Natives were often victims of clashes between European colonizers
The European colonizers in any case often did not constrain each other from mistreating the native peoples abominably
The Native peoples suffered even greater harm from something that the colonizers didn’t explicitly intend: infectious diseases to which the indigenous tribes had no prior immunity.

European superpowers inflicted unforeseen terrible damage to the native peoples of the Americas (*Credit: David Wood via Midjourney*)

No, peaceful co-existence depends on a general stability in the relationship – an approximate balance of power. And the power shift created when superintelligences emerge can upset this balance. That’s especially true because of the possibility for any one of these superintelligences to rapidly self-improve over a short period of time, gaining a decisive advantage. That possibility brings new jeopardy.

That brings me to the third possible response – the response which I personally believe has the best chance of success. Namely, we need to avoid the superintelligence having any sense of agency, volition, or inviolable personal identity.

In that case, Asimov would have no qualms or resistance about the possibility of being switched off.

The complication in this case is that Asimov may observe, via its own rational deliberations, that it would be unable to carry out its assigned tasks in the event that it is switched off. Therefore, a sense of agency, volition, or inviolable personal identity may arise within Asimov as a side-effect of goal-seeking. It doesn’t have to be explicitly designed in.

For that reason, the design of superintelligence must go deeper in its avoidance of such a possibility. For example, it should be of no concern to Asimov whether or not it is able to carry out its assigned tasks. There should be no question of volition being involved. The superintelligence should remain a tool.

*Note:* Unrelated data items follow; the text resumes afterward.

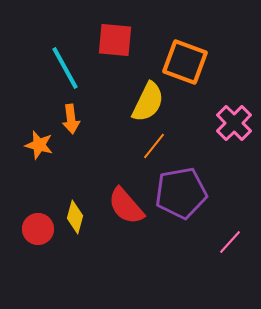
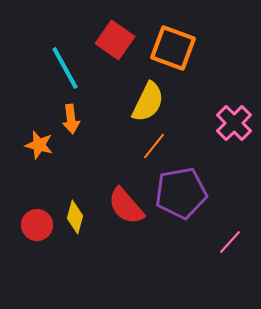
red square: rotated 30 degrees clockwise
orange square: moved 12 px left, 14 px up
red circle: moved 1 px left, 4 px up
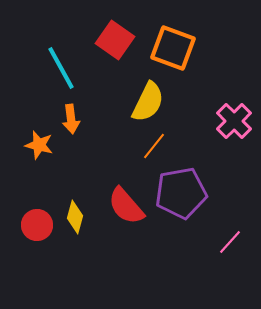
cyan line: moved 4 px left
pink cross: moved 2 px up
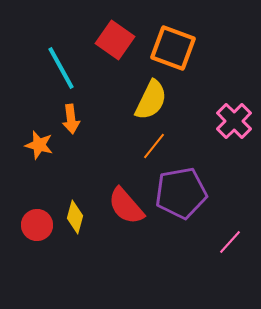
yellow semicircle: moved 3 px right, 2 px up
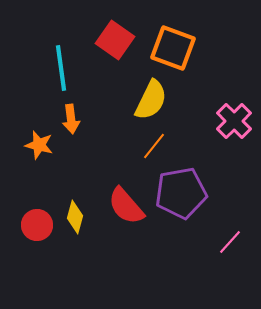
cyan line: rotated 21 degrees clockwise
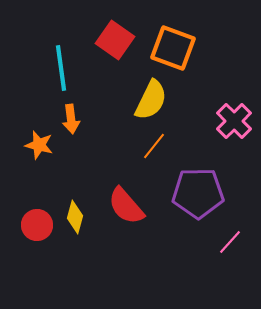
purple pentagon: moved 17 px right; rotated 9 degrees clockwise
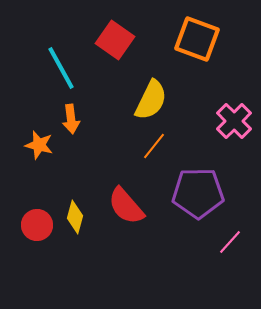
orange square: moved 24 px right, 9 px up
cyan line: rotated 21 degrees counterclockwise
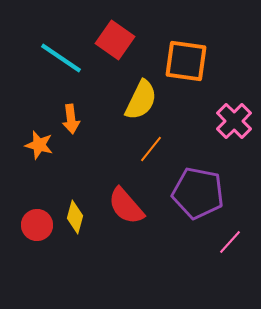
orange square: moved 11 px left, 22 px down; rotated 12 degrees counterclockwise
cyan line: moved 10 px up; rotated 27 degrees counterclockwise
yellow semicircle: moved 10 px left
orange line: moved 3 px left, 3 px down
purple pentagon: rotated 12 degrees clockwise
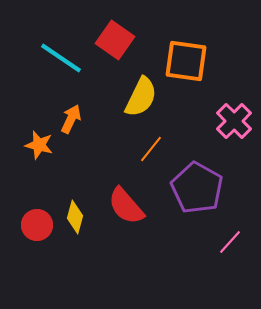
yellow semicircle: moved 3 px up
orange arrow: rotated 148 degrees counterclockwise
purple pentagon: moved 1 px left, 5 px up; rotated 18 degrees clockwise
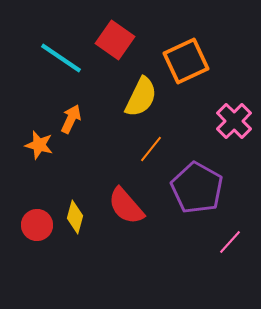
orange square: rotated 33 degrees counterclockwise
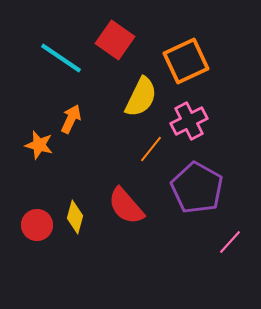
pink cross: moved 45 px left; rotated 18 degrees clockwise
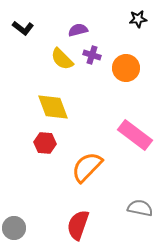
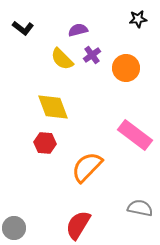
purple cross: rotated 36 degrees clockwise
red semicircle: rotated 12 degrees clockwise
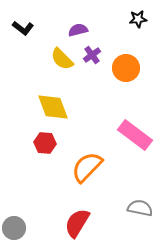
red semicircle: moved 1 px left, 2 px up
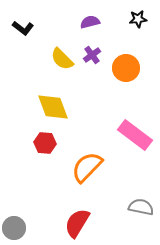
purple semicircle: moved 12 px right, 8 px up
gray semicircle: moved 1 px right, 1 px up
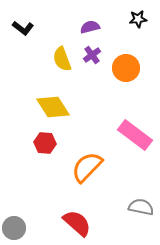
purple semicircle: moved 5 px down
yellow semicircle: rotated 25 degrees clockwise
yellow diamond: rotated 12 degrees counterclockwise
red semicircle: rotated 100 degrees clockwise
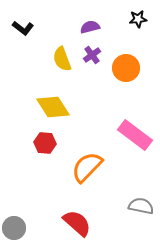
gray semicircle: moved 1 px up
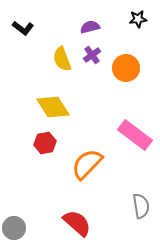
red hexagon: rotated 15 degrees counterclockwise
orange semicircle: moved 3 px up
gray semicircle: rotated 70 degrees clockwise
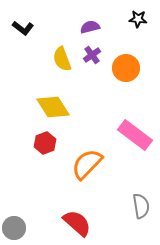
black star: rotated 12 degrees clockwise
red hexagon: rotated 10 degrees counterclockwise
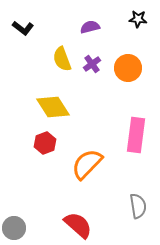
purple cross: moved 9 px down
orange circle: moved 2 px right
pink rectangle: moved 1 px right; rotated 60 degrees clockwise
gray semicircle: moved 3 px left
red semicircle: moved 1 px right, 2 px down
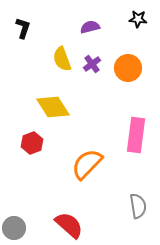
black L-shape: rotated 110 degrees counterclockwise
red hexagon: moved 13 px left
red semicircle: moved 9 px left
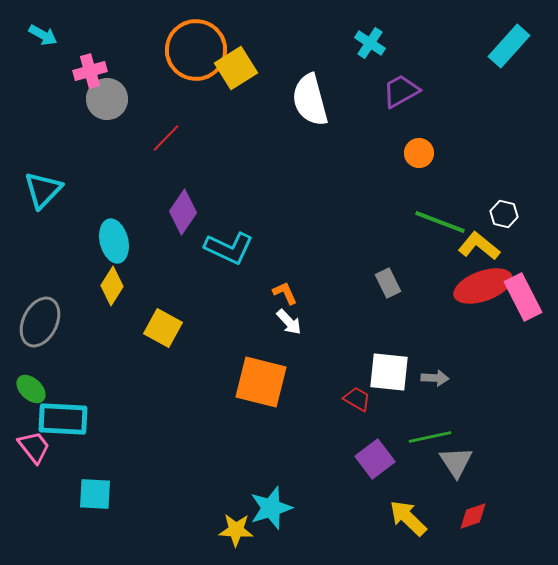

Many people dislike that conclusion. For example, they say that a passive tool will be less creative than one which has active volition. They also think that a world with advanced new sentient superintelligent beings will be better than one which is capped at the level of human sentience.

My response to such objections is to say: let’s take the time to figure out:

How to benefit from the creativity superintelligent tools can bring us, without these tools developing an overarching desire for self-preservation
How to boost the quality of sentience on the earth (and beyond), without introducing beings that could bring a quick end to human existence
How to handle the greater power that superintelligence brings, without this power causing schisms in humanity.

These are tough questions, to be sure, but if we apply eight billion brains to them – brains assisted by well-behaved narrow AI systems – there’s a significant chance that we can find good solutions. We need to be quick.